_Assignment_
With the records below as input, work out how many lines include the word "cellular". Give only the number.

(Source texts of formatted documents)
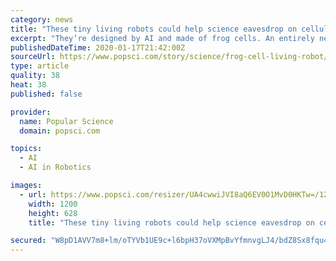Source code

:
 ```yaml
---
category: news
title: "These tiny living robots could help science eavesdrop on cellular gossip"
excerpt: "They’re designed by AI and made of frog cells. An entirely new being is swimming into the annals of science—a living robot designed by artificial intelligence. In a paper published earlier this week, computer scientists from the University of Vermont and biophysicists at Tufts University describe using AI to design a totally new organism ..."
publishedDateTime: 2020-01-17T21:42:00Z
sourceUrl: https://www.popsci.com/story/science/frog-cell-living-robot/
type: article
quality: 38
heat: 38
published: false

provider:
  name: Popular Science
  domain: popsci.com

topics:
  - AI
  - AI in Robotics

images:
  - url: https://www.popsci.com/resizer/UA4cwwiJVI8aQ6EV0O1MvD0HKTw=/1200x628/smart/arc-anglerfish-arc2-prod-bonnier.s3.amazonaws.com/public/2UEZBP6WTVFPVGNAC376SDURWQ.jpg
    width: 1200
    height: 628
    title: "These tiny living robots could help science eavesdrop on cellular gossip"

secured: "W8pD1AVV7m8+lm/oTYVb1UE9c+l6bpH37oVXMpBvYfmnvgLJ4/bdZ8Sx8fqu4ecX6Hy1Xi7I8wvKH7waIog1qL4qbnkrNix+SEn5vmgSCffXR3snkUGJGS6nYSJswVeQD/MJjcShDRrOVA3m7BGJVlAEXnJgjQS1FxBnkmhMdn7OdjVt/1p1GmvbgDyRpxJD4R7j/Jobsr/Qf2itihDLaOEgQiPUYKPQL0P1JW8DVzbqP4SXTs0F0CEM0WAlMPgXsP1elIoZnU8W9MW4V0iqhnKI8BT34J5ds/Ind5dKWGA=;WxnD/POv67MoSZeysS/Klg=="
---
```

_Your response_
2